Sebastián Heredia recorrió con la vista los rostros del puñado de hombres que se encontraban en esos momentos de guardia sobre cubierta, y llegó a la amarga conclusión de que una vez más el fiel panameño tenía razón en sus apreciaciones. Un barco pirata no era el lugar más idóneo para una adolescente, y no hacía falta ser muy observador para percatarse de los intercambios de gestos y miradas que solían hacer aquella desharrapada cuadrilla de babosos cada vez que Celeste decidía salir de la camareta a respirar un poco de aire fresco.

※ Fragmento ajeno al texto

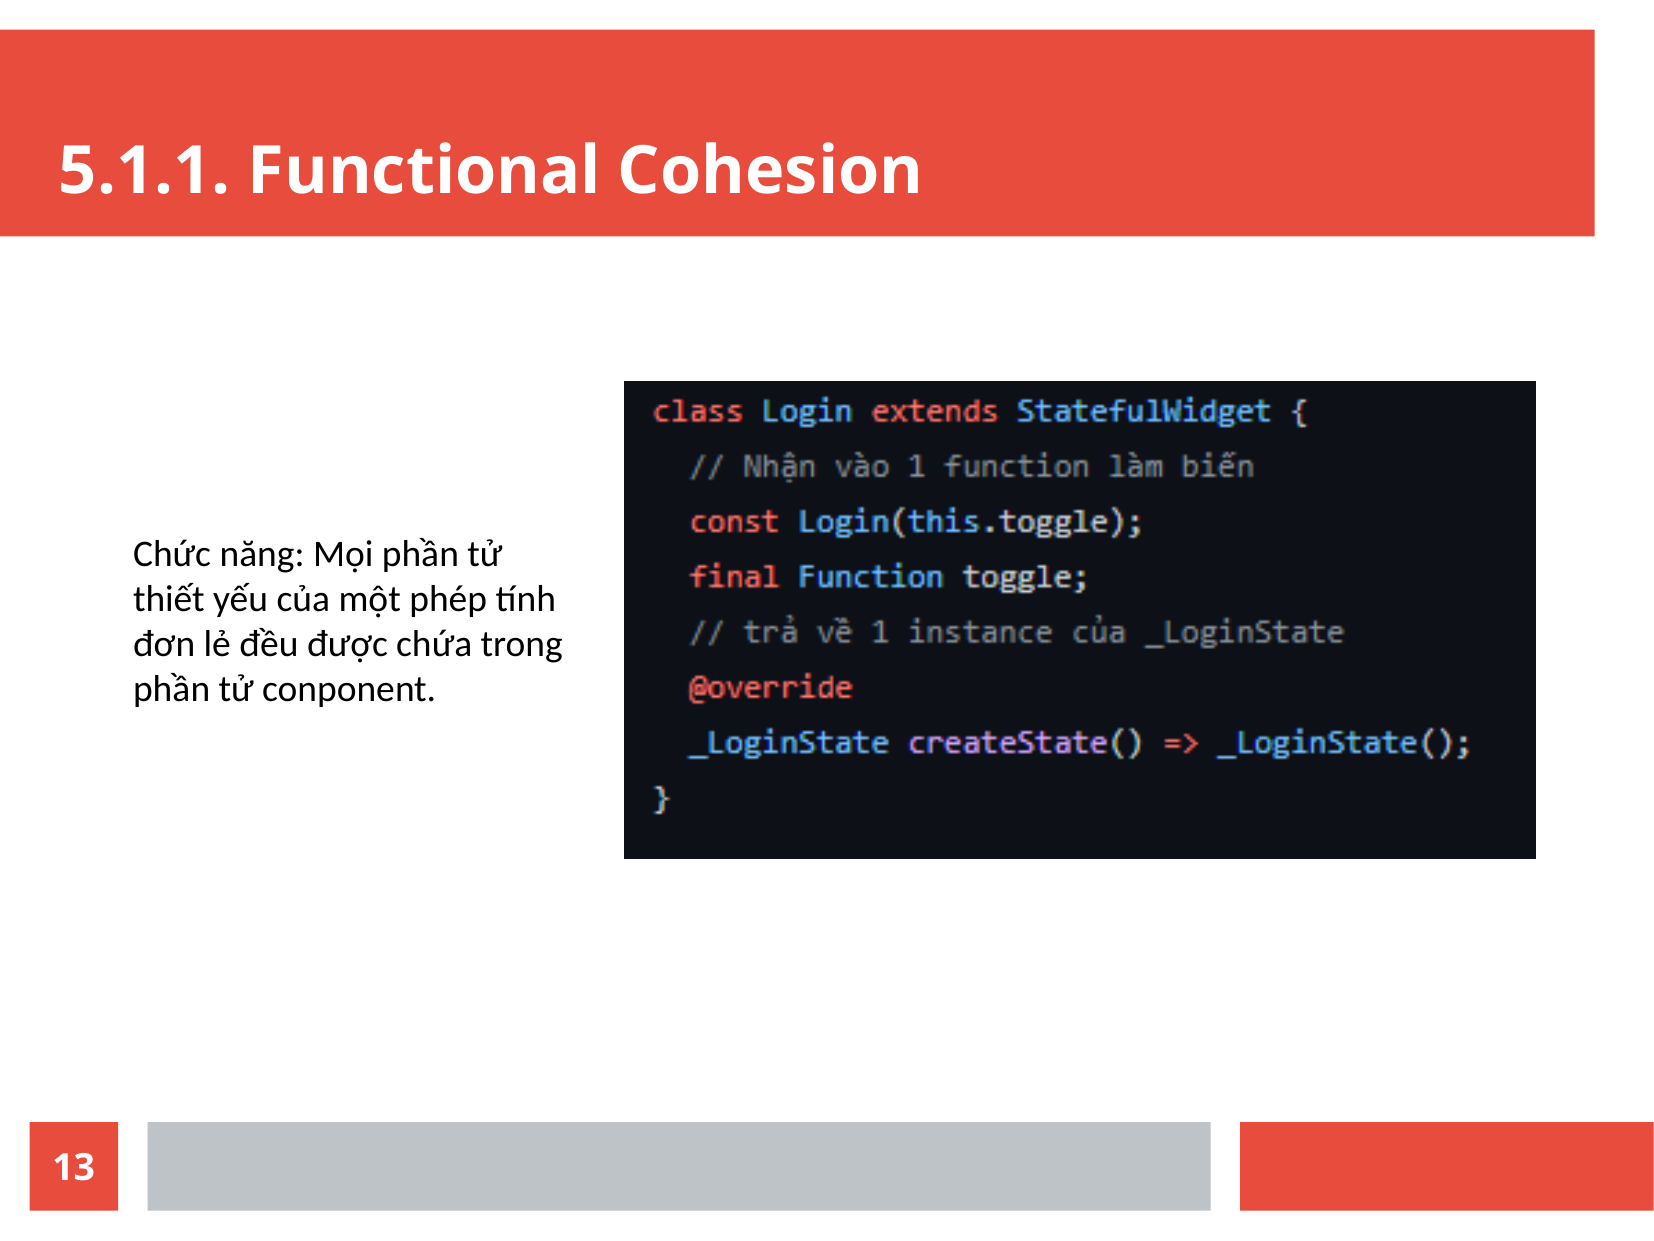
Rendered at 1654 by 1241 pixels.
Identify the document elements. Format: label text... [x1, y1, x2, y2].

picture [624, 381, 1536, 859]
text_box Chức năng: Mọi phần tử thiết yếu của một phép tính đơn lẻ đều được chứa trong phần tử conponent. [118, 521, 586, 719]
title 5.1.1. Functional Cohesion [59, 59, 1595, 207]
text_box [29, 1122, 119, 1211]
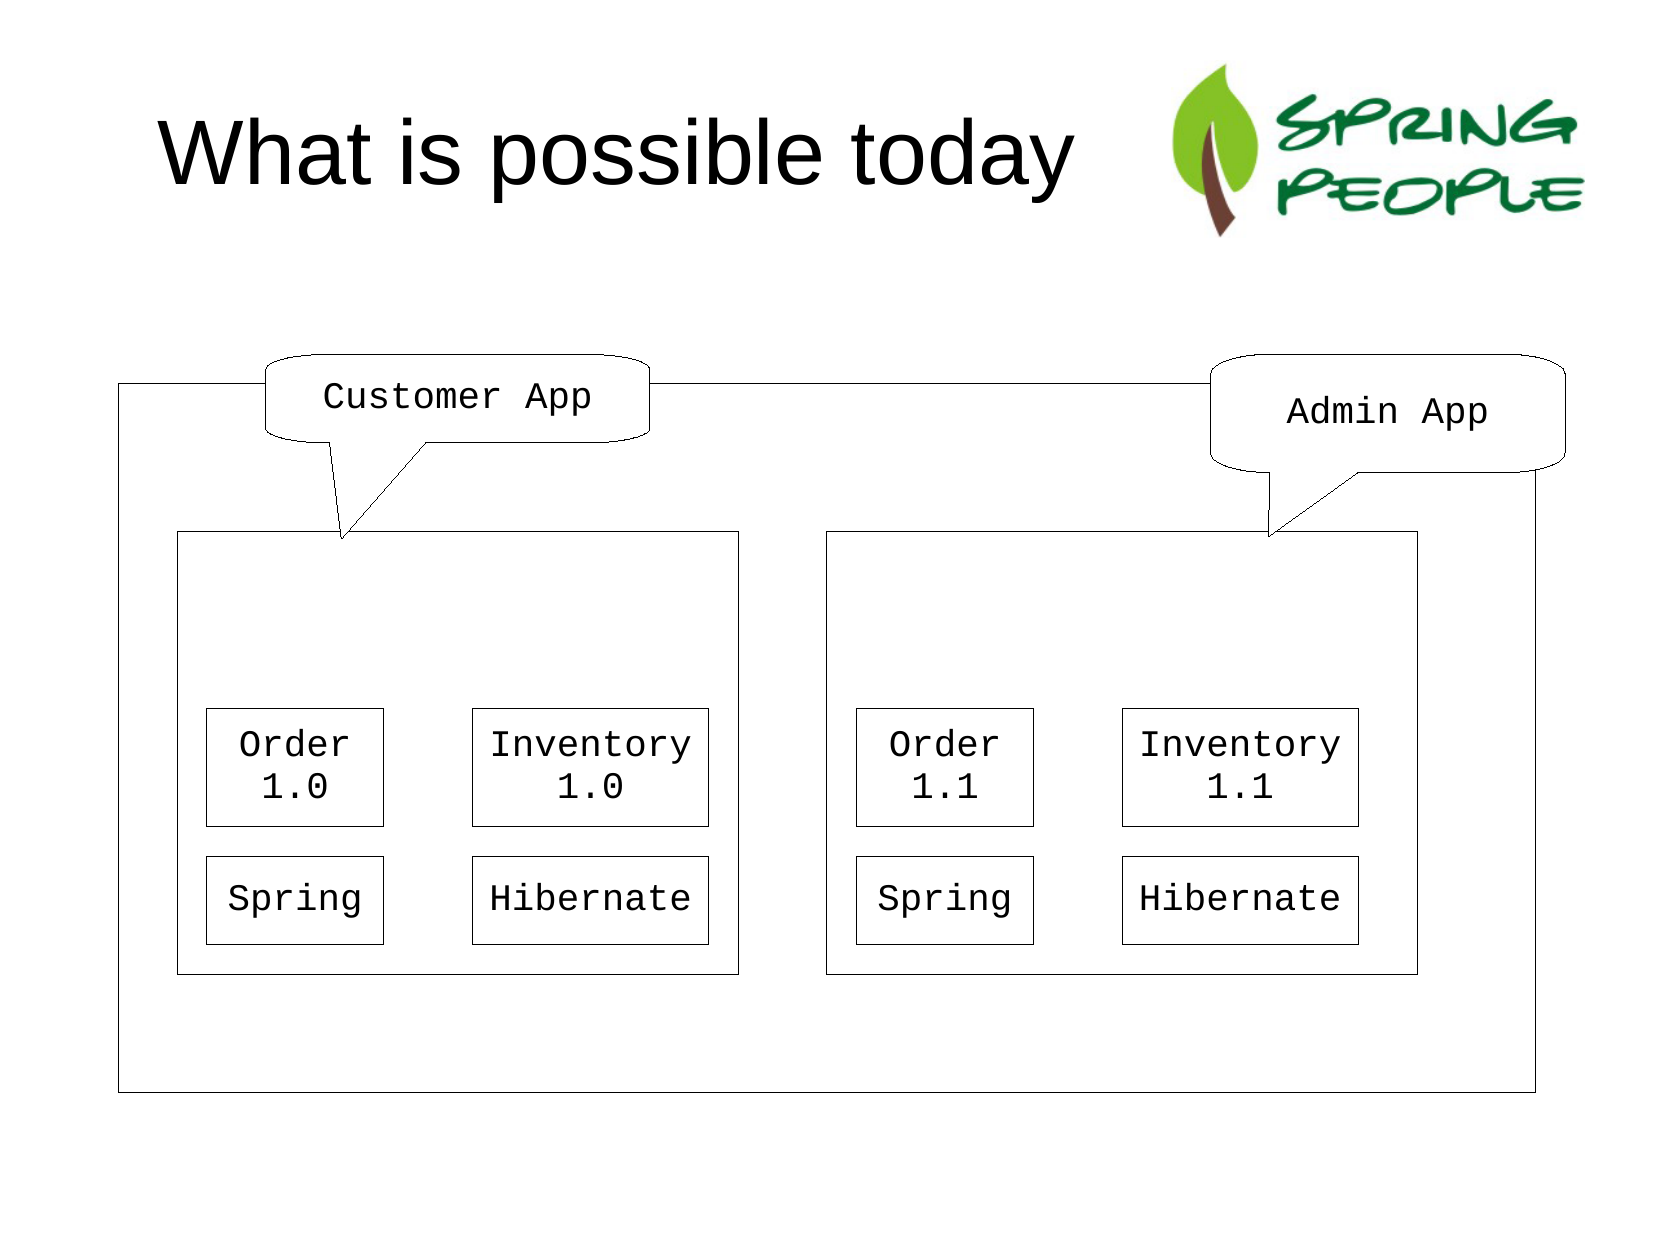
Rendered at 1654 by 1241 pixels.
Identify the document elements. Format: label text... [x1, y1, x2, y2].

El Jacaré había sido casi desde el momento en que desembarcó el escocés una especie de barril de pólvora flotante, y los provocativos pechos y la sensual boca siempre húmeda de una criatura que había heredado en parte el bestial atractivo sensual de su madre podía muy bien convertirse en la chispa que hiciera estallar dicha pólvora.
Tras la cena, Sebastián se enfrentó a ella y a su padre en la camareta que ahora les había cedido, para exponer sin ambages cuanto le preocupaba.
— Creo que Lucas tiene razón, y lo más lógico es que desembarquéis en Jamaica — dijo —. Allí podréis vivir sin miedo a represalias, y yo podré acudir con frecuencia a visitaros.
— ¿Y por qué no desembarcas tú también? — preguntó Celeste —. Vende el barco, compra una buena hacienda de caña de azúcar y dedícate a vivir en paz.